Frances Helen Allison (November 20, 1907June 13, 1989) was an American television and radio comedienne, personality, and singer.

She is best known for her starring role on the weekday NBC-TV puppet show Kukla, Fran and Ollie, which ran from 1947 to 1957, occasionally returning to the air until the mid-1980s. The trio also hosted The CBS Children's Film Festival, introducing international children's films, from 1967 to 1977.

Biography

Early years
Frances Helen Allison was born to Jesse Louis Allison  and Anna M. "Nan" (née Halpin) Allison in La Porte City, Iowa, where her father worked as a clerk in a grocery store until his stroke in 1913. They then moved in with her paternal grandparents, David Allison, a Civil War veteran, and Susan (née Booth) Allison. Their house still stands on Sycamore Street in LaPorte City.

She was a 1927 graduate of Coe College, where she was a member of Alpha Gamma Delta. She was a fourth-grade teacher for four years in Schleswig and Pocahontas (both in Iowa), before beginning her broadcasting career at WMT in Cedar Rapids, Iowa. (Another source describes WMT as "Waterloo radio station WMT." It moved to Cedar Rapids in 1935.) In 1934, Allison was among "14 sectional winners in the Hollywood Hotel radio contest."

Radio

She moved to Chicago, Illinois in 1937, where she was hired as a staff singer and personality on NBC Radio. A July 26, 1937, newspaper item reported, "Fran Allison, singer of WMT, Waterloo, Ia., makes her network debut in the WJZ-NBC club matinee at 3."

Beginning in 1937, she was a regular performer on The Breakfast Club, a popular Chicago (and NBC) radio show, and was a fixture for 25 years as "Aunt Fanny", a gossipy small-town spinster. Her Aunt Fanny character also appeared on the ABC-TV series, Ozark Jubilee, during the late 1950s. While in Chicago, she was also heard on Those Websters.

Kukla, Fran and Ollie

In 1947, the director of WBKB-TV in Chicago asked Burr Tillstrom if he could put together a puppet show for children, and he asked Allison, whom he had met during a World War II war bond tour, to join the show. She was the only human to appear on the live series, filling the role of big sister and cheery voice of reason as the puppets, known as the Kuklapolitan Players, engaged each other.

Other television work
Her television career continued after the initial run of Kukla, Fran and Ollie: in the late 1950s, she hosted The Fran Allison Show, a panel discussion TV program in Chicago; and appeared in television musical specials displaying her singing abilities,  including Many Moons (1954), Pinocchio with Mickey Rooney (1957), Damn Yankees (1967) with Phil Silvers and lastly Miss Pickerell (1972).

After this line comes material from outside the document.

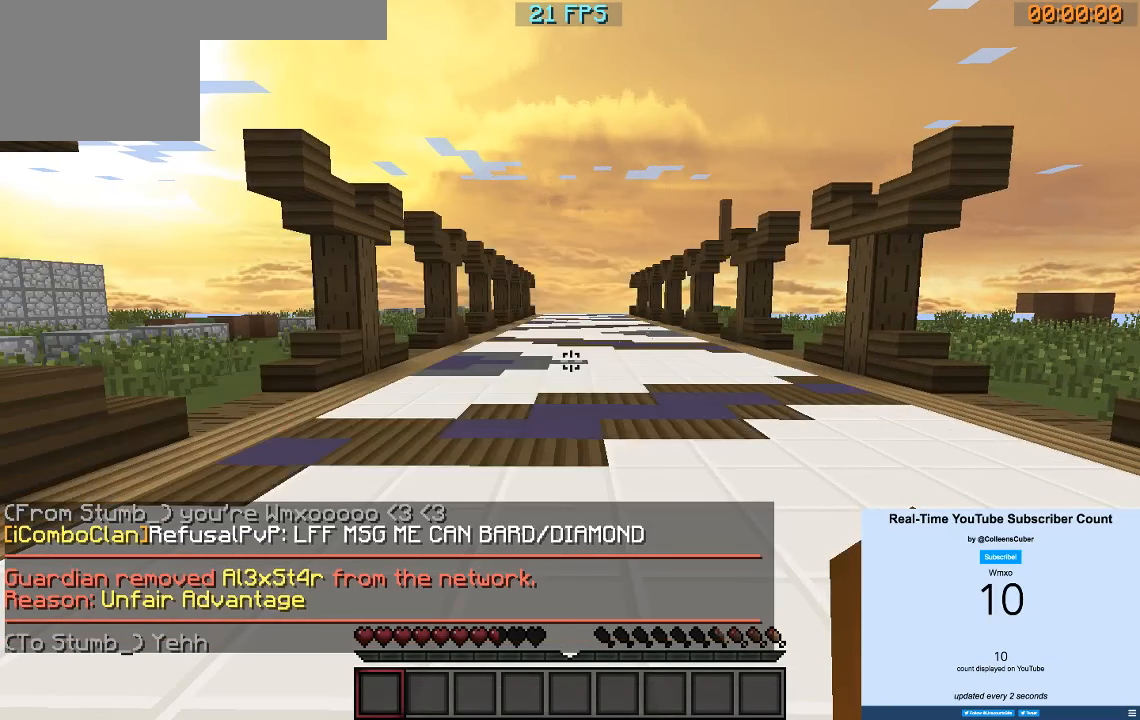
Gameplay with keyboard; each line is a JSON object with the keys held at the frame after it. "events" lists presses ("down") and releases ("up") of "a", "d", "s" and "w" between this image and that frame as [ms after this image, input, new state], when the widget could be followed in between. No other keys are recorded. Mouse input is not recorded.
{"keys": ["w"], "events": [[166, "w", "down"]]}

She had her own program, The Fran Allison Show on WGN-TV (1958-1960). In the 1980s, she hosted Prime Time, a show for senior citizens, on KHJ-TV in Los Angeles.

Recordings
Allison made records for the RCA Victor label. She had two minor pop hits. In 1950 her recording of "Peter Cottontail" charted at #26 around Easter of 1950. The next year her recording of "Too Young" achieved position #20. In both recordings she is backed by Jack Fascinato, who was the orchestra leader of Kukla, Fran and Ollie.

Recognition
In 1950, Allison was nominated for an Emmy Award as Most Outstanding Kinescoped Personality.  In 1959, she won two Chicago Emmy awards. In 2002, she was a Silver Circle honoree of the Chicago/Midwest Chapter of the National Academy of Television Arts and Sciences.

In 1967, Iowa Wesleyan University awarded her an honorary doctorate of letters.

Personal life
Allison was married to music publisher Archie Levington. In her free time, she devoted her efforts to promoting mental health. From a profile in the Freeport Journal-Standard, "For mental health, she will travel anywhere, anytime."

Death
In later life, Allison lived in Van Nuys, California. She died June 13, 1989, aged 81, from myelodysplasia in Sherman Oaks, California, and was buried in Mount Calvary Cemetery in Cedar Rapids, Iowa. She was survived by a brother, saxophonist James "Lynn" Allison.

Legacy
For contributions to the television industry, Allison was honored with a star on the Hollywood Walk of Fame at 6763 Hollywood Boulevard. She was inducted into the Chicago Television Academy's Silver Circle in 2002.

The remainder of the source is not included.